Robert Kozinets NEW QRSI Scholar
July 31-August 1
Netnography is an evolving method designed to gain cultural understanding through the systematic, immersive, and multimodal use of digital traces, elicitations, and observations. It is a unique adaptation of existing ethnographic procedures to gain this understanding from digital environments such as social media, online communities, ephemeral online spaces, and virtual reality. Established over 25 years ago, development of the approach has been crowdsourced to the global academic community and is continuously updated to reflect new cultural and technological realities. Unlike digital ethnography or online ethnography, general terms whose procedures tend to be unspecified, netnography is a concrete set of research practices that has been honed over decades. It now provides a clear and flexible yet structured approach to key practices such as research design, use of technology tools, data collection, and research ethics.
During the course, the method’s inventor, Dr. Kozinets, will provide participants with a deeper understanding of netnography and how it works that includes exactly how and why it adapts ethnographic methods, and what distinguishes it from other approaches. Participants will then be guided through the six movements of the netnography process and important topics relating to the process will be presented and discussed.

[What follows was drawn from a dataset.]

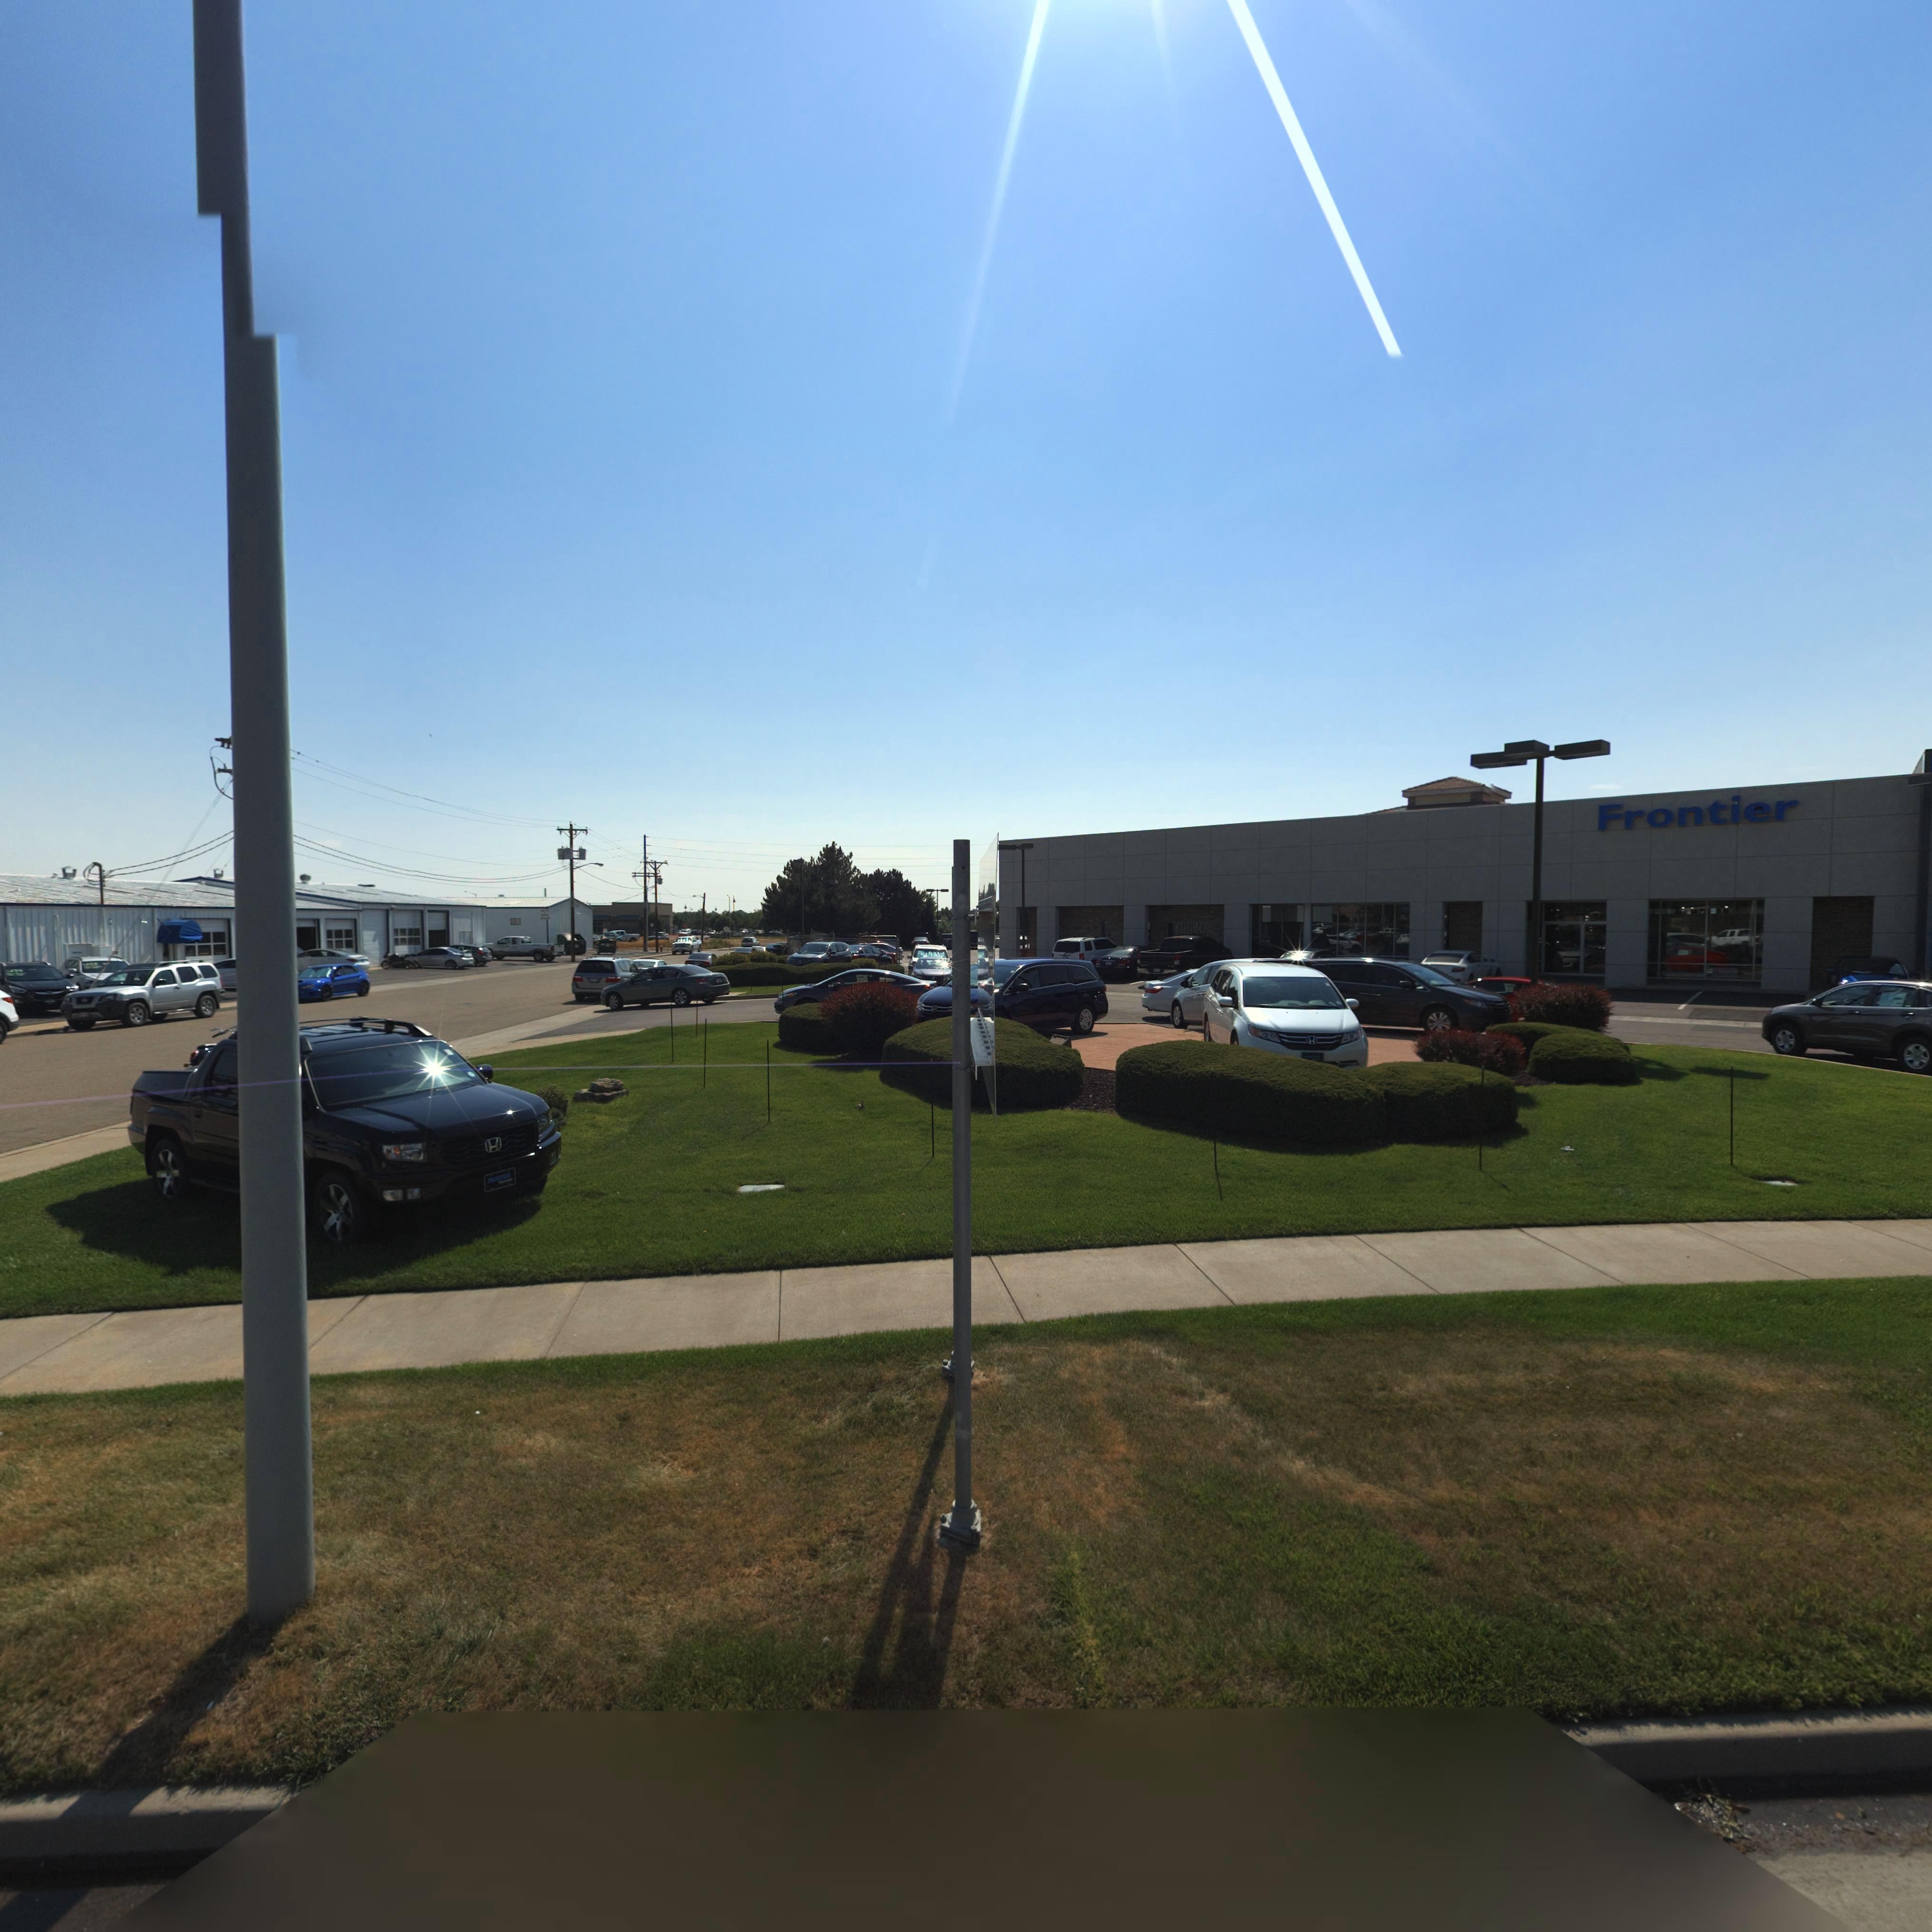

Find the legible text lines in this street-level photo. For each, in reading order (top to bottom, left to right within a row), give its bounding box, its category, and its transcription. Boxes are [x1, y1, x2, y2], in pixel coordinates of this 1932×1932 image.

[1596, 793, 1800, 831] BusinessName: Frontier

Over the course of the two days, we will cover topics that include:
1. Netnography Fundamentals
2. Ethnographic Aspects in Netnography
3. Challenges and Advanced Techniques
4. Expanding Boundaries
5. Data Analysis and Presentation
6. Dissemination and Impact
The course will provide participants interested in netnography with the latest frameworks and thinking about netnography and the digital cultural research techniques it encompasses. With clear, coherent guidelines for the use of new Generative AI tools like ChatGPT and Midjourney, the workshop will empower researchers to either utilize, or better utilize, netnography and its various operations in their own research.